Foto: Ilustração Max Velati. (Foto: ) |
Por Max Velati*
Em 1990 percorri a pé o Caminho de Santiago de Compostela, mas não se preocupe porque não vou fazer aqui o relato da minha peregrinação. A única razão para estar mencionando o fato é porque está relacionado aos dois temas principais do artigo de hoje: pequenas liberdades e o ofício da literatura.
Durante a minha preparação para a viagem recebi incentivos e bons conselhos, mas ouvi também opiniões insistentes sobre como não fazia nenhum sentido viajar a pé. Algumas pessoas simplesmente não conseguiam entender o que poderia motivar alguém a usar as próprias pernas numa jornada de mais de 800 quilômetros. Em tempos de carros de aluguel, trens e aviões, parecia bobagem buscar espontâneamente tantos desconfortos.

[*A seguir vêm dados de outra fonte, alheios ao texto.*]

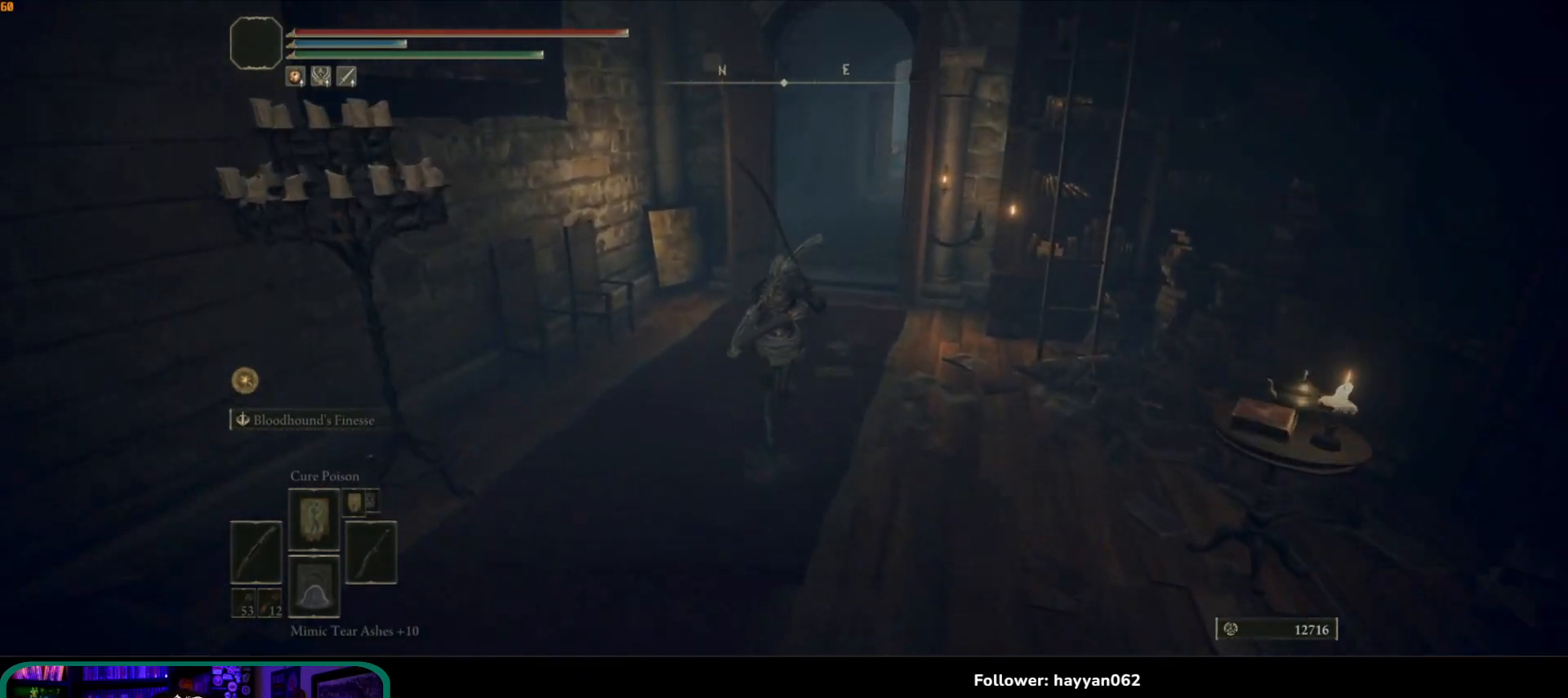
{"buttons": ["B"], "left_stick": "up", "right_stick": "center", "events": []}
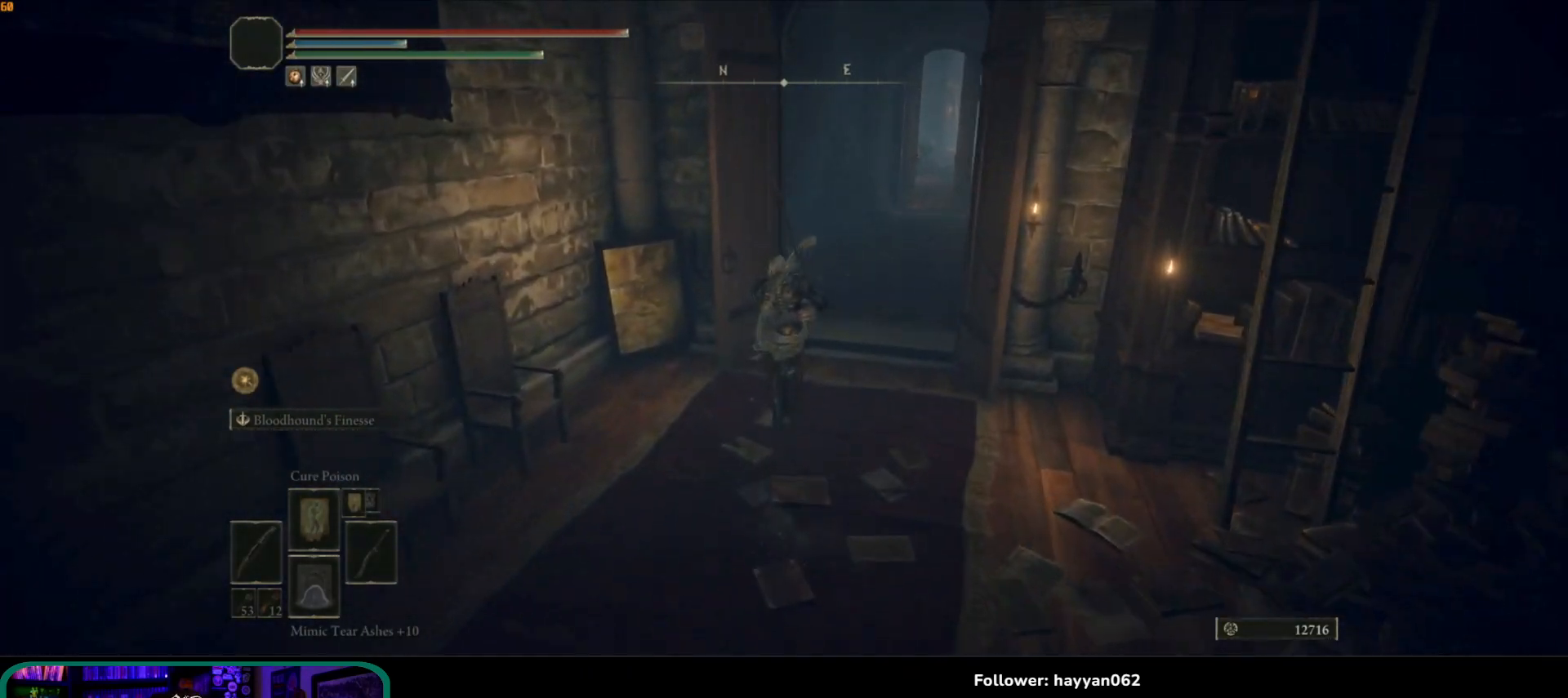
{"buttons": ["B"], "left_stick": "up-right", "right_stick": "center", "events": [[267, "left_stick", "up-right"]]}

Confesso que de início fiz o possível para explicar que a minha peregrinação não era um "problema" a ser resolvido pela solução mais prática. Era justamente para escapar do hábito perigoso de avaliar tudo pelo aspecto prático é que eu estava disposto a pegar o meu bastão de andarilho e contribuir para manter viva esta tradição medieval (que não é mesmo prática sob nenhum ponto de vista). Como resposta recebia apenas um sacudir de cabeça cheio de piedade ou o argumento insistente de que mudamos muito desde a Idade Média e felizmente hoje fazemos tudo de um jeito melhor. Tenho certeza de que quando diziam "melhor" estavam pensando em "mais prático". A conversa então acabava bruscamente neste ponto, como se um portão fosse fechado e eu agora só tivesse permissão para ficar a uma certa distância. Eu e as minha estranhas idéias precisávamos ser mantidos `a margem do grande grupo que carrega a História nas costas rumo ao "melhor" e "mais prático".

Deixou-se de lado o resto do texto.